A rash of crimes victimizing elderly Asian Americans in the past two months has renewed outcry for more attention from politicians and the media. On Wednesday, California Gov. Gavin Newsom signed off on legislation allocating $1.4 million to Stop AAPI Hate and the UCLA Asian American Studies Center. The funding will go toward community resources and further tracking of anti-Asian hate incidents.
Local officials and citizens have also taken notice. Initiatives like increased police presence, volunteer patrols and special crime hotlines are coming to fruition. Big-name brands like the Golden State Warriors and Apple, based in the Bay Area, have promised to donate to the cause.
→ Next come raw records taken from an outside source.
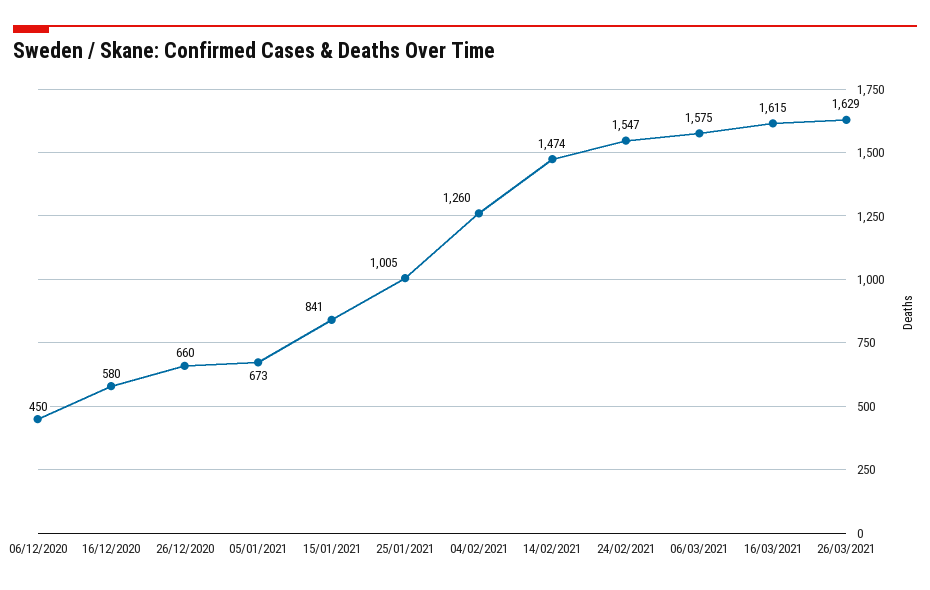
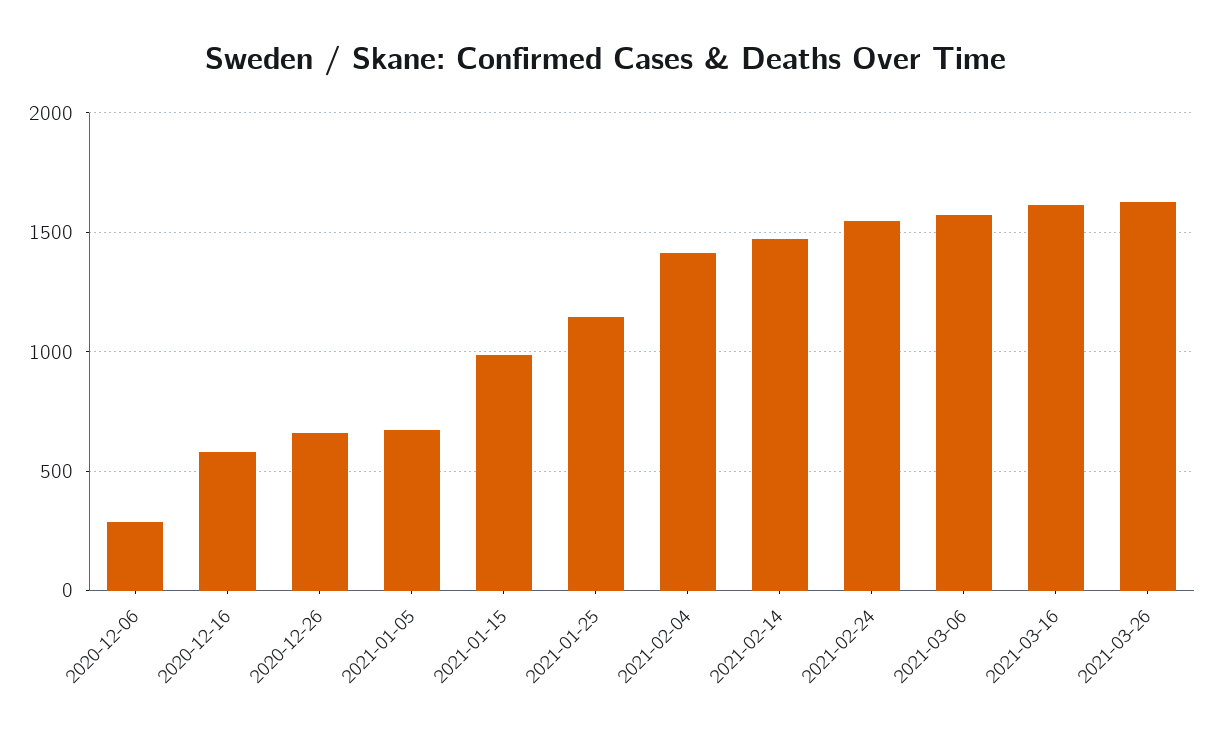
  {
-   "06/12/2020": 450,
+   "06/12/2020": 300,
    "16/12/2020": 580,
    "26/12/2020": 660,
    "05/01/2021": 673,
-   "15/01/2021": 841,
+   "15/01/2021": 1000,
-   "25/01/2021": 1005,
+   "25/01/2021": 1150,
-   "04/02/2021": 1260,
+   "04/02/2021": 1400,
    "14/02/2021": 1474,
    "24/02/2021": 1547,
    "06/03/2021": 1575,
    "16/03/2021": 1615,
    "26/03/2021": 1629
  }

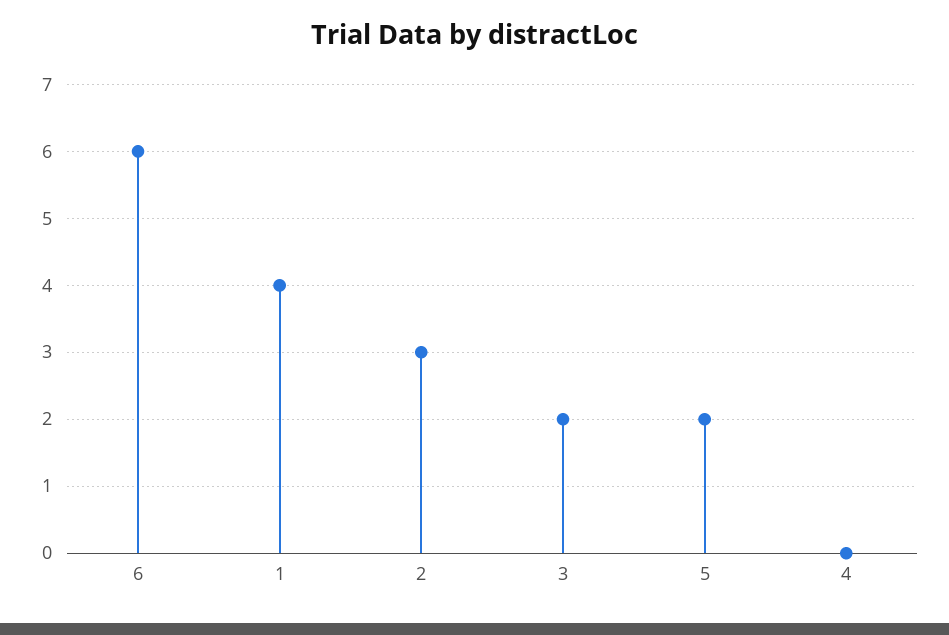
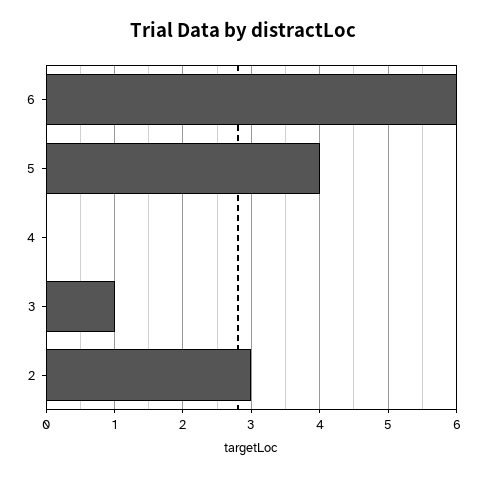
  {
    "6": 6,
-   "1": 4,
    "2": 3,
-   "3": 2,
+   "3": 1,
-   "5": 2,
+   "5": 4,
    "4": 0
  }

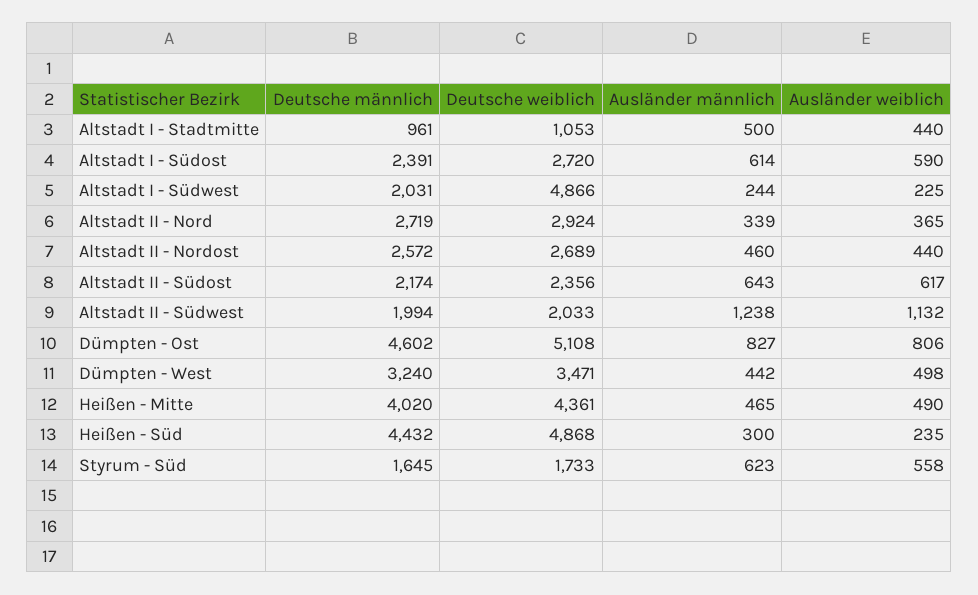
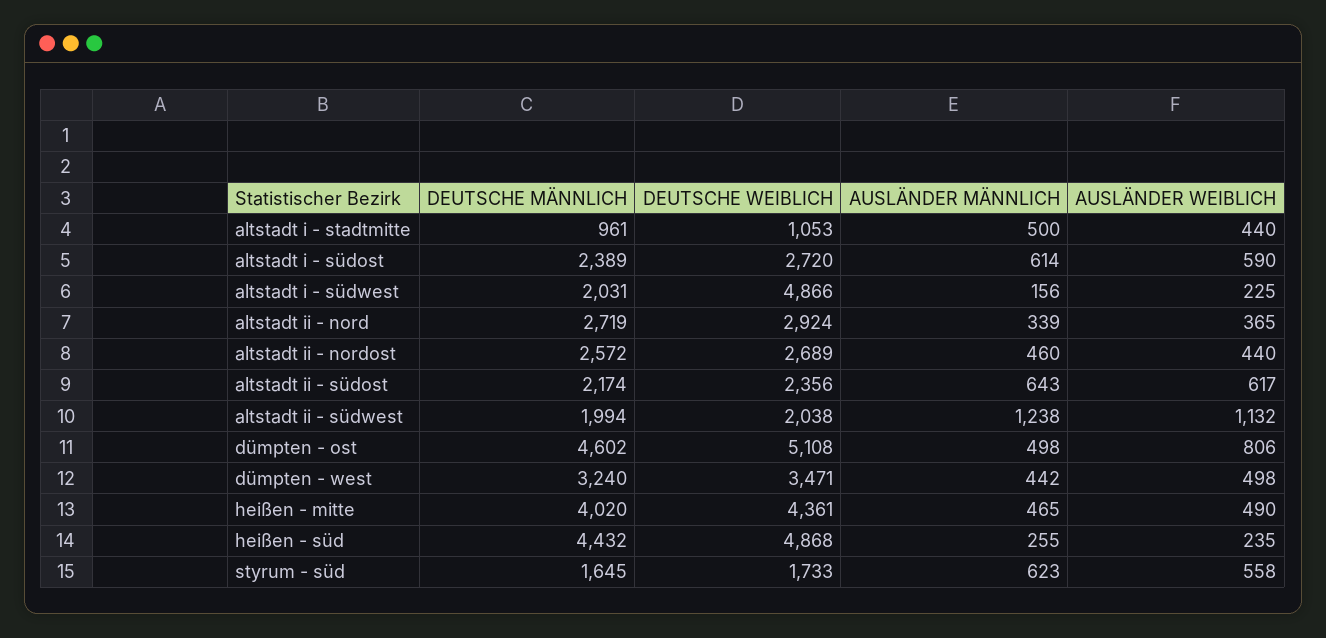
  {
    "Deutsche männlich": {
      "Altstadt I - Stadtmitte": 961,
-     "Altstadt I - Südost": 2391,
+     "Altstadt I - Südost": 2389,
      "Altstadt I - Südwest": 2031,
      "Altstadt II - Nord": 2719,
      "Altstadt II - Nordost": 2572,
      "Altstadt II - Südost": 2174,
      "Altstadt II - Südwest": 1994,
      "Dümpten - Ost": 4602,
      "Dümpten - West": 3240,
      "Heißen - Mitte": 4020,
      "Heißen - Süd": 4432,
      "Styrum - Süd": 1645
    },
    "Deutsche weiblich": {
      "Altstadt I - Stadtmitte": 1053,
      "Altstadt I - Südost": 2720,
      "Altstadt I - Südwest": 4866,
      "Altstadt II - Nord": 2924,
      "Altstadt II - Nordost": 2689,
      "Altstadt II - Südost": 2356,
-     "Altstadt II - Südwest": 2033,
+     "Altstadt II - Südwest": 2038,
      "Dümpten - Ost": 5108,
      "Dümpten - West": 3471,
      "Heißen - Mitte": 4361,
      "Heißen - Süd": 4868,
      "Styrum - Süd": 1733
    },
    "Ausländer männlich": {
      "Altstadt I - Stadtmitte": 500,
      "Altstadt I - Südost": 614,
-     "Altstadt I - Südwest": 244,
+     "Altstadt I - Südwest": 156,
      "Altstadt II - Nord": 339,
      "Altstadt II - Nordost": 460,
      "Altstadt II - Südost": 643,
      "Altstadt II - Südwest": 1238,
-     "Dümpten - Ost": 827,
+     "Dümpten - Ost": 498,
      "Dümpten - West": 442,
      "Heißen - Mitte": 465,
-     "Heißen - Süd": 300,
+     "Heißen - Süd": 255,
      "Styrum - Süd": 623
    },
    "Ausländer weiblich": {
      "Altstadt I - Stadtmitte": 440,
      "Altstadt I - Südost": 590,
      "Altstadt I - Südwest": 225,
      "Altstadt II - Nord": 365,
      "Altstadt II - Nordost": 440,
      "Altstadt II - Südost": 617,
      "Altstadt II - Südwest": 1132,
      "Dümpten - Ost": 806,
      "Dümpten - West": 498,
      "Heißen - Mitte": 490,
      "Heißen - Süd": 235,
      "Styrum - Süd": 558
    }
  }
Cynthia Choi, of Stop AAPI Hate, wishes news cycles would focus not just on the latest crimes but the solutions being discussed. Policing and prosecution aren’t necessarily the answers, she said. COVID-19 vitriol is rooted in more than a century of anti-Chinese and anti-immigrant attitudes. She and other advocates think more investment in education and community resources could help get at those root causes. Anti-Asian xenophobia should be part of the ongoing conversations on racial reckoning, Choi added.
“Our work to address anti-Asian racism is inextricably tied to fighting anti-Black racism,” Choi said. “That’s gonna take all of us, it’s gonna take public education efforts, it’s gonna take racial solidarity efforts that really bring our communities together.”
Before immigrating to the U.S. six years ago, Cung had never encountered racism. Now, it’s difficult for him to hear stories about anti-Asian American violence. Initially after the attack, Cung wrestled with how Gomez tried to kill him simply because of how he looked. Now, he prays for his attacker.
As for what should happen to Gomez, who remains jailed on three counts of attempted capital murder, Cung said that’s up to the courts.
“I can forgive him, but we cannot accept racism or that kind of terrorist attack,” said Cung, who received more than $20,000 in online donations.
One thing he is looking ahead to — life as a newly naturalized U.S. citizen in a country where “they respect people.” Cung remains unbothered that he may not fit some people’s idea of what America looks like.
“Maybe personally they have racism,” Cung said. “I don’t care. I’m proud of being Asian and Asian American.”